Indeed, these stories often feel more like stream-of-consciousness memories than like fiction. They are all beginnings and middles with no ends, which is to say that the end often comes the way it does in life, via a death or a departure rather than a well-turned phrase. In her foreword, Lydia Davis affirms that the stories ­conform in many of their details to the outlines of Berlin’s life, which was “rich and full of incident,” and describes her genre as similar to the French auto-fiction or “self-fiction”: “the narration of one’s own life, lifted almost unchanged from the reality, selected and judiciously, artfully told.” One of Berlin’s sons says something similar, but closer to the way she might have said it herself: “Ma wrote true stories, not necessarily autobiographical, but close enough for horseshoes.”
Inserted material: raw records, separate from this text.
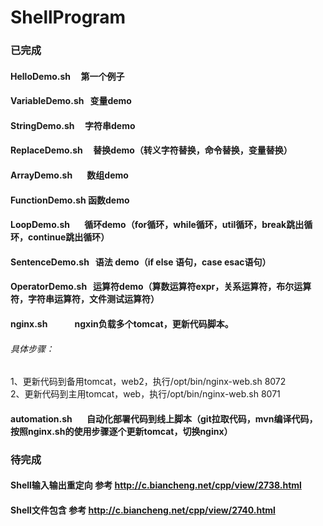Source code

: # ShellProgram

### 已完成
#### HelloDemo.sh	        第一个例子
#### VariableDemo.sh	    变量demo 
#### StringDemo.sh	      字符串demo
#### ReplaceDemo.sh	      替换demo（转义字符替换，命令替换，变量替换）
#### ArrayDemo.sh	        数组demo
#### FunctionDemo.sh	    函数demo
#### LoopDemo.sh	        循环demo（for循环，while循环，util循环，break跳出循环，continue跳出循环）
#### SentenceDemo.sh	    语法 demo（if else 语句，case esac语句）
#### OperatorDemo.sh	    运算符demo（算数运算符expr，关系运算符，布尔运算符，字符串运算符，文件测试运算符）
#### nginx.sh             ngxin负载多个tomcat，更新代码脚本。
###### 具体步骤：
1、更新代码到备用tomcat，web2，执行/opt/bin/nginx-web.sh 8072</br>
2、更新代码到主用tomcat，web，执行/opt/bin/nginx-web.sh 8071
#### automation.sh        自动化部署代码到线上脚本（git拉取代码，mvn编译代码，按照nginx.sh的使用步骤逐个更新tomcat，切换nginx）
### 待完成
#### Shell输入输出重定向    参考 http://c.biancheng.net/cpp/view/2738.html
#### Shell文件包含          参考 http://c.biancheng.net/cpp/view/2740.html
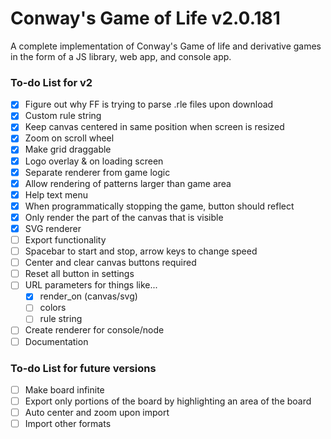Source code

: # Conway's Game of Life v2.0.181

A complete implementation of Conway's Game of life and derivative games in the form of a JS library, web app, and console app.

### To-do List for v2

 - [x] Figure out why FF is trying to parse .rle files upon download
 - [x] Custom rule string
 - [x] Keep canvas centered in same position when screen is resized
 - [x] Zoom on scroll wheel
 - [x] Make grid draggable
 - [x] Logo overlay & on loading screen
 - [x] Separate renderer from game logic
 - [x] Allow rendering of patterns larger than game area
 - [x] Help text menu
 - [x] When programmatically stopping the game, button should reflect
 - [x] Only render the part of the canvas that is visible
 - [x] SVG renderer
 - [ ] Export functionality
 - [ ] Spacebar to start and stop, arrow keys to change speed
 - [ ] Center and clear canvas buttons required
 - [ ] Reset all button in settings
 - [ ] URL parameters for things like...
	- [x] render_on (canvas/svg)
	- [ ] colors
	- [ ] rule string
 - [ ] Create renderer for console/node
 - [ ] Documentation

### To-do List for future versions

 - [ ] Make board infinite
 - [ ] Export only portions of the board by highlighting an area of the board
 - [ ] Auto center and zoom upon import
 - [ ] Import other formats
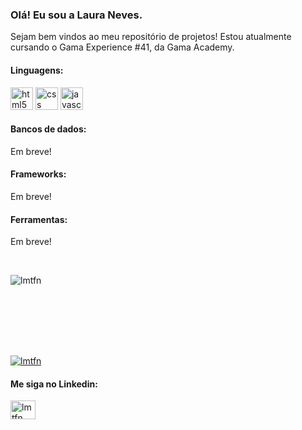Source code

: <h3>Olá! Eu sou a Laura Neves.</h3>
<p>Sejam bem vindos ao meu repositório de projetos! Estou atualmente cursando o Gama Experience #41, da Gama Academy.</p>

<h4>Linguagens:</h4>
<p align="left">
   <img src="https://cdn.jsdelivr.net/gh/devicons/devicon/icons/html5/html5-original.svg" alt="html5" width="36 heigt="36" />
  <img src="https://cdn.jsdelivr.net/gh/devicons/devicon/icons/css3/css3-original.svg" alt="css" width="36 heigt="36" />
  <img src="https://cdn.jsdelivr.net/gh/devicons/devicon/icons/javascript/javascript-original.svg" alt="javascript" width="36 heigt="36" />
</p>

<h4>Bancos de dados:</h4>
<p align="left">Em breve!
</p>
               
<h4>Frameworks:</h4>
<p align="left">Em breve!
</p>
               
<h4>Ferramentas:</h4>
<p align="left">Em breve!
</p>
               
<br/>
               
<p><img align="left" style="display:block;" src="https://github-readme-stats.vercel.app/api/top-langs?username=lmtfn&show_icons=true&locale=en&layout=compact" alt="lmtfn" /></p>

<br/>
<br/>
<br/>
<br/>
<br/>
<br/>
<br/>

<p align="left" style="margin-top:10px;"> <a href="https://github.com/ryo-ma/github-profile-trophy"><img src="https://github-profile-trophy.vercel.app/?username=lmtfn&theme=onedark&row=1&margin-w=5" alt="lmtfn" /></a> </p>

<h4 align="left">Me siga no Linkedin:</h4>
<p align="left">
<a href="https://www.linkedin.com/in/laura-neves-26908346/" target="blank"><img align="center" src="https://raw.githubusercontent.com/rahuldkjain/github-profile-readme-generator/master/src/images/icons/Social/linked-in-alt.svg" alt="lmtfn" height="30" width="40" /></a>
</p>
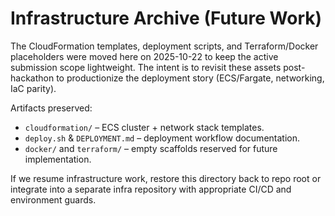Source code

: # Infrastructure Archive (Future Work)

The CloudFormation templates, deployment scripts, and Terraform/Docker placeholders were moved here
on 2025-10-22 to keep the active submission scope lightweight. The intent is to revisit these assets
post-hackathon to productionize the deployment story (ECS/Fargate, networking, IaC parity).

Artifacts preserved:

- `cloudformation/` – ECS cluster + network stack templates.
- `deploy.sh` & `DEPLOYMENT.md` – deployment workflow documentation.
- `docker/` and `terraform/` – empty scaffolds reserved for future implementation.

If we resume infrastructure work, restore this directory back to repo root or integrate into a
separate infra repository with appropriate CI/CD and environment guards.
Though I’m an admirer of Davis’s writing, I couldn’t bring myself to read her foreword, or the book’s introduction by Stephen Emerson, until I had finished the collection. Something about this book made me feel, as I picked it up for the first time, that it was important to encounter the stories on their own terms. Now I know a little more: that Berlin first began publishing her stories at age 24, in Saul Bellow’s magazine The Noble Savage, and later with small presses like Turtle Island and Poltroon. Though her work was beloved by many writers and her volume “Homesick” won the American Book Award in 1991, she never found a large number of readers — perhaps because she resided on the margins of the literary world, or perhaps because of the uncompromising, unsanitized nature of her writing. Berlin’s stories are full of second chances. Now readers have another chance to confront them: bites of life, chewed up and spat out like a wad of tobacco, bitter and rich.